Your sluggish-to-impossible response time might be because your program is not paying attention to EOF in a read loop somewhere. It might be prompting for user input on /dev/null, and reading a response from /dev/null, and not getting a 'y' or 'n' back, it tries again, which chews up your system horribly. Of course, the code is flawed in not handling EOF, and counting the number of times it gets an invalid response and stopping being silly after a reasonable number of attempts (16, 32, 64). The program should shut up shop sanely and safely if it expects a meaningful input and continues not to get it.
You guys mention using a config file. This is is exactly what I do to store the parameters recieved via input. However I still initially need to get these from the user via the stdin. The logic for determining whether we are running for the first time is based off of the existence of the config file.
Instead of reading stdin, have the user write the config file themselves; check for its existence before forking, and exit with an error if it doesn't. Include a sample config file with the daemon, and document its format in your daemon's manpage. You do have a manpage, yes? Your config file is textual, yes?
Also, your daemonization logic is missing a key step. After forking, but before calling setsid, you need to close fds 0, 1, and 2 and reopen them to /dev/null (do not attempt to do this with fclose and fopen). That should fix your sluggish terminal problem.
Your design is wrong. Daemon processes should not take input via stdin or deliver output to stdout/stderr. You'll close those descriptors as part of the daemonizing phase. Daemons should take configuration parameters from the command line, a config file, or both. If runtime-input is required you'll have to read a file, open a socket, etc., but the point of a daemon is that it should be able to run and do its thing without a user being present at the console.
If you want to run your program detached, use the shell: (setsid <command> &). Do not fork() inside your program, which will cause sysadmin nightmare.
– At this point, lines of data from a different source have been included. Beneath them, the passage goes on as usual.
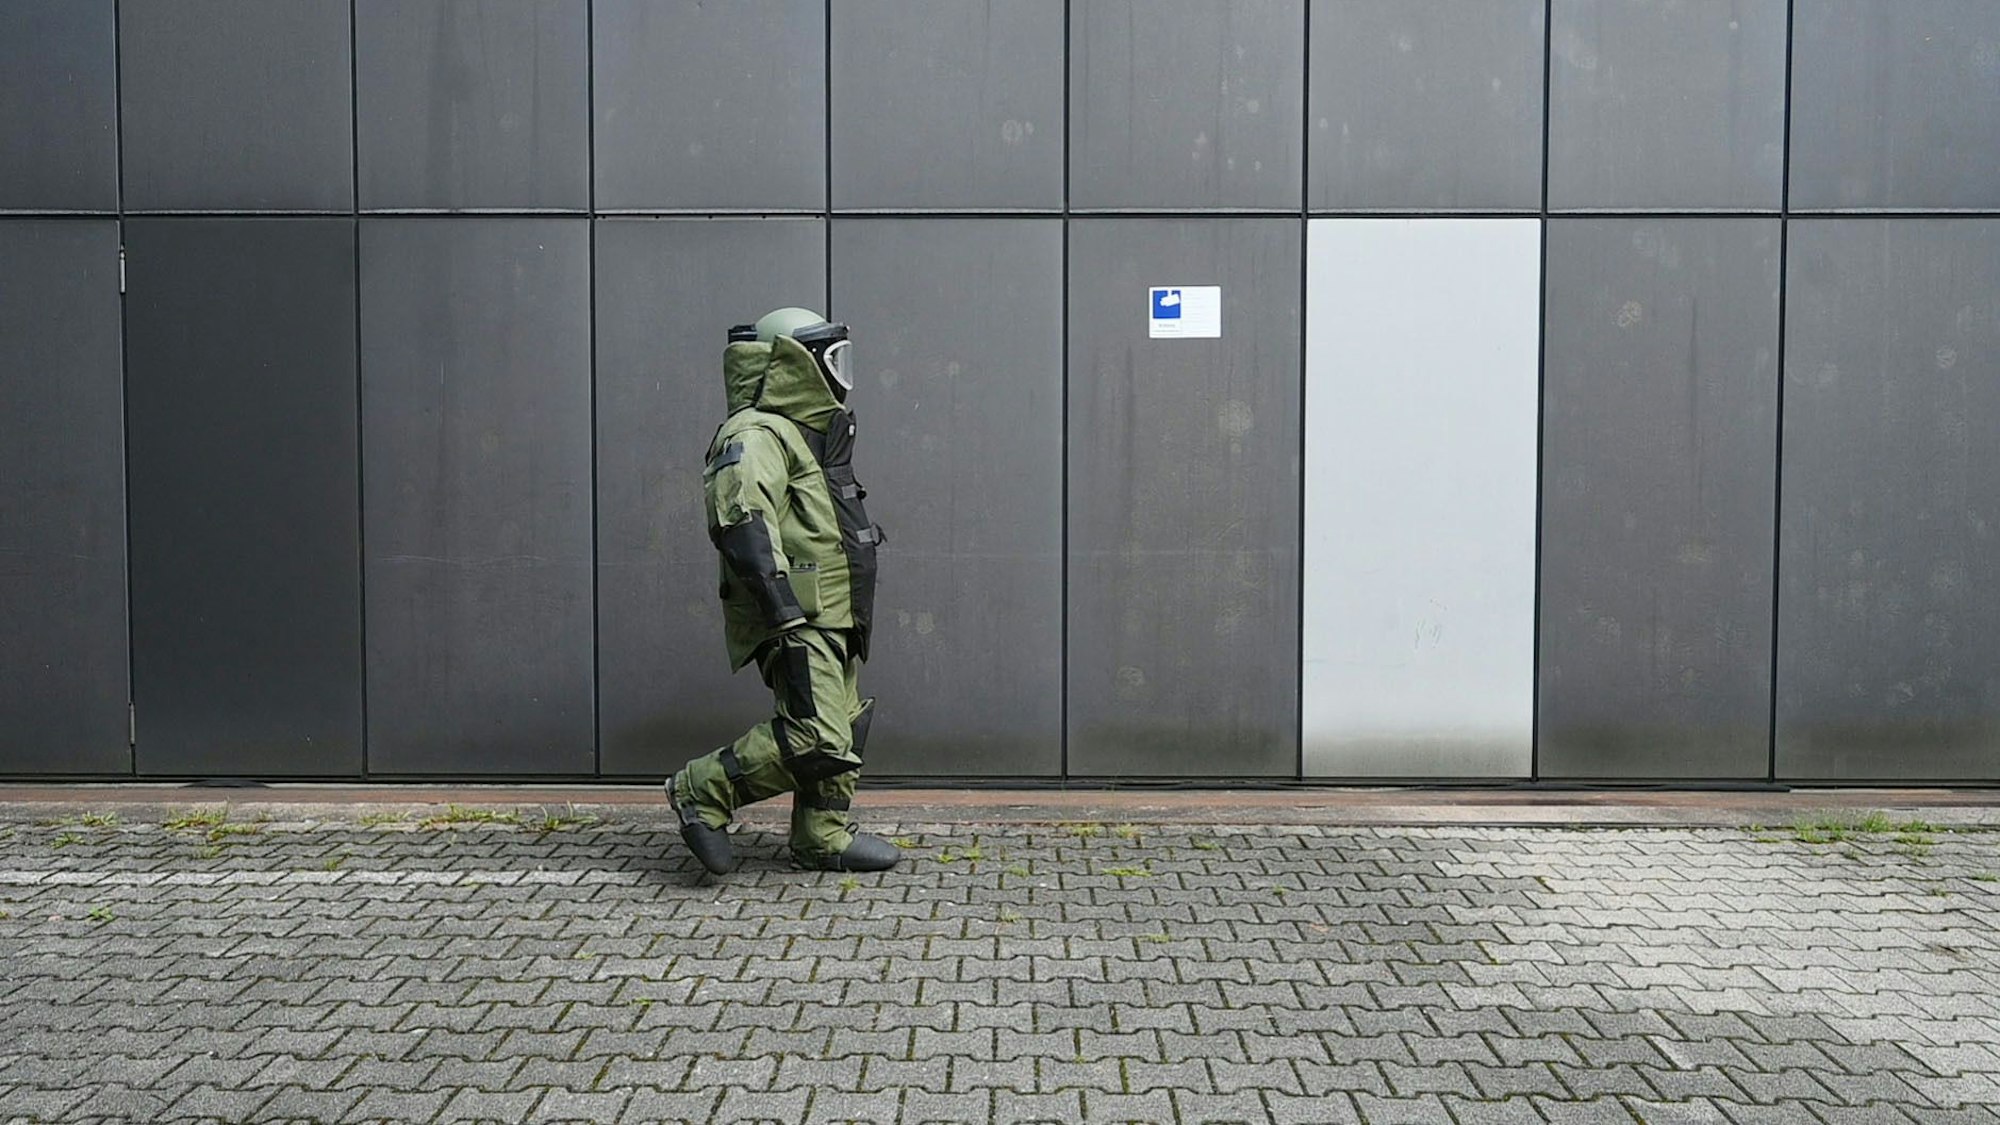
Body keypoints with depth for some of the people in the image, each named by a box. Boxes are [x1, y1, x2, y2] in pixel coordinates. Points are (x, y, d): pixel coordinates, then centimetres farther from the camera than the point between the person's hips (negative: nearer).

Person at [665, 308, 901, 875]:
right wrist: (786, 614, -31)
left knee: (840, 733, 13)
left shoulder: (806, 433, 23)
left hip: (831, 616, 11)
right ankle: (701, 791, -4)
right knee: (815, 739, -18)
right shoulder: (755, 435, -11)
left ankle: (825, 839, 23)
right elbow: (743, 524, -25)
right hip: (797, 620, -11)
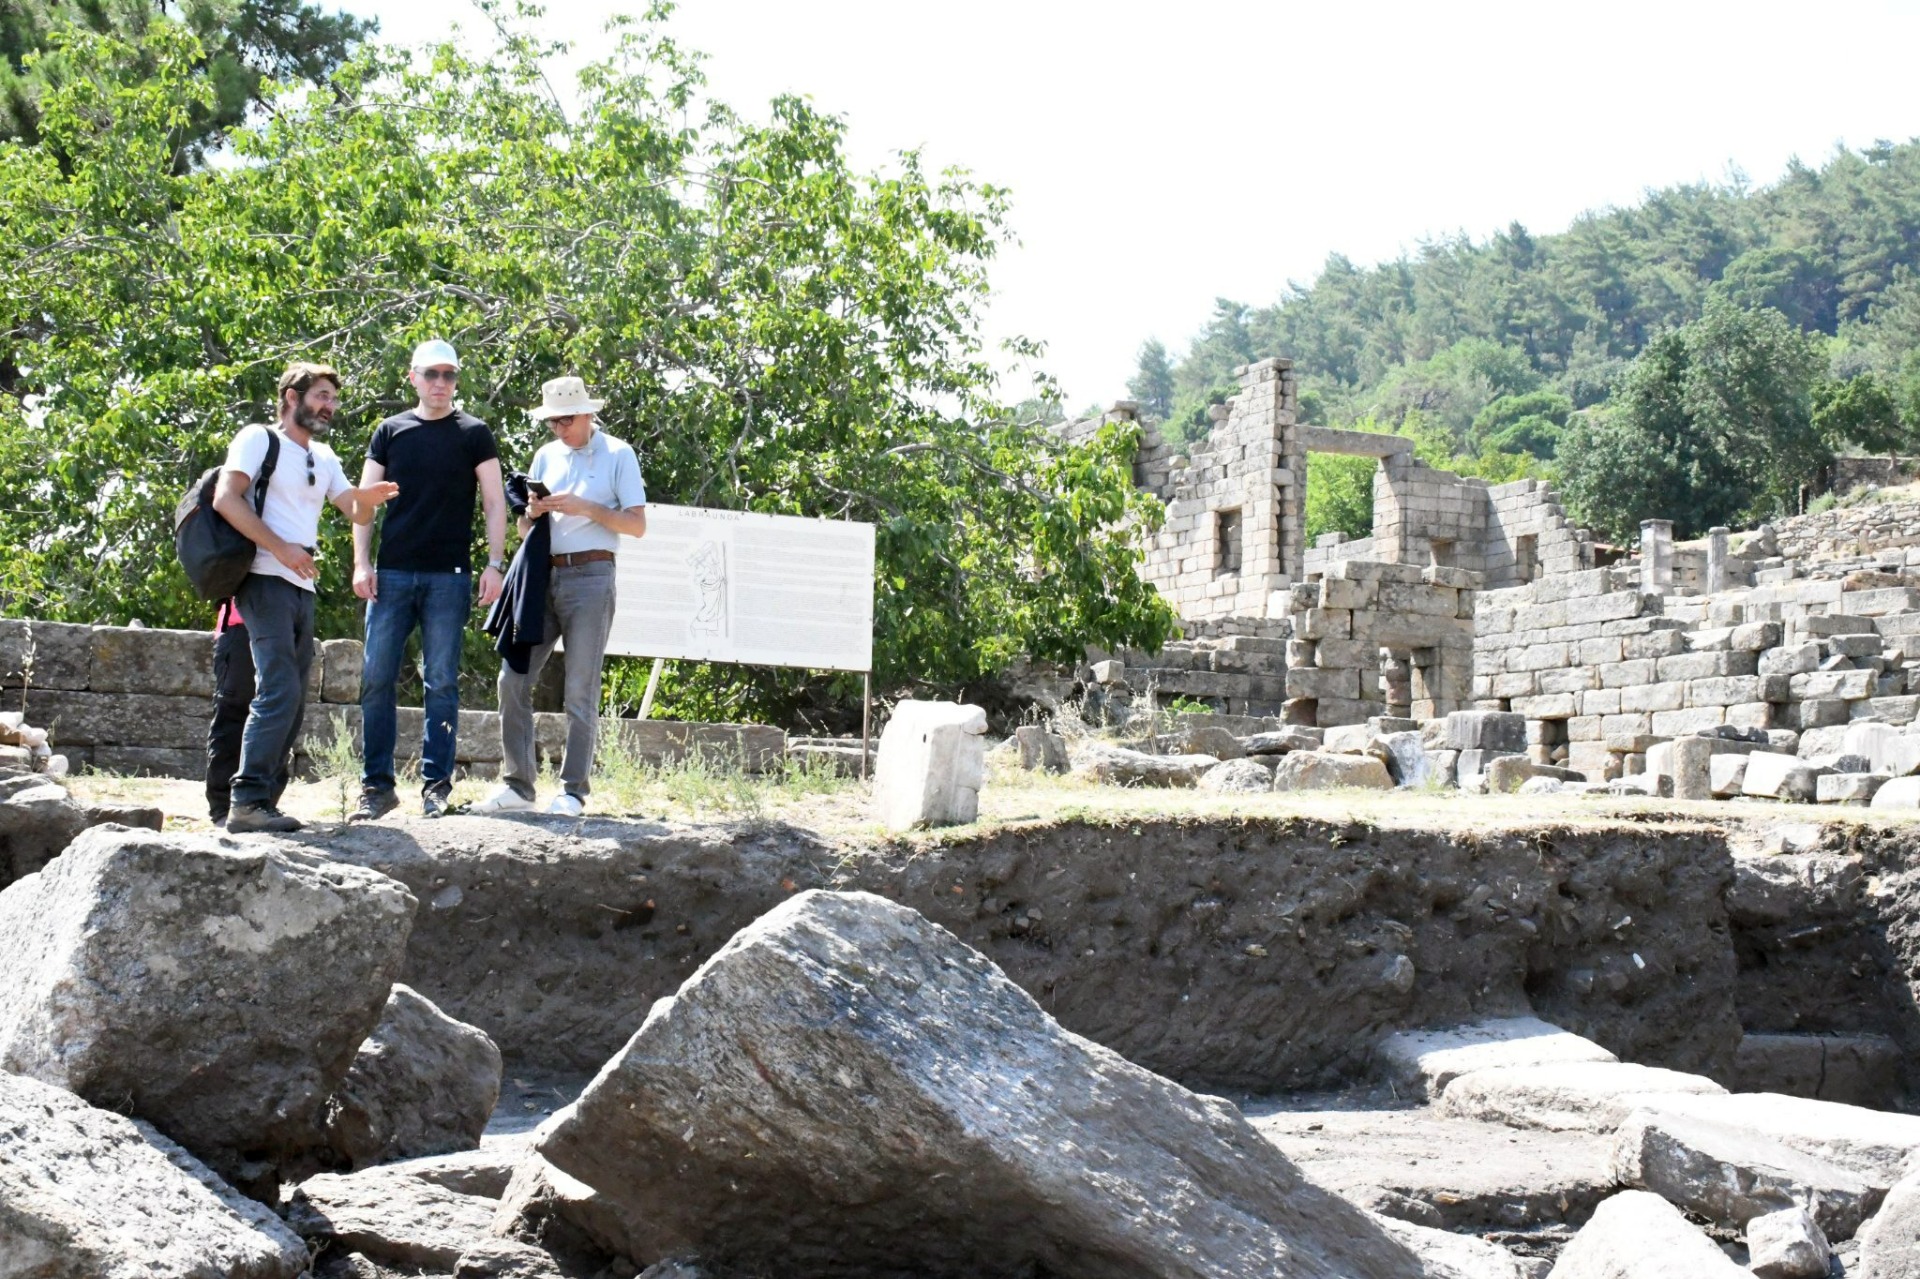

Don't use syslog() nor redirect stdout or stderr.
Better yet, use a daemon manager such as daemon tools, runit, OpenRC and systemd, to daemonize your program for you.
Use a config file. Do not use STDIN or STDOUT with a daemon. Daemons are meant to run in the background with no user interaction.
If you insist on using stdin/keyboard input to fire up the daemon (e.g. to get some magic passphrase you wouldn't want to store in a file) then handle all I/O before the fork().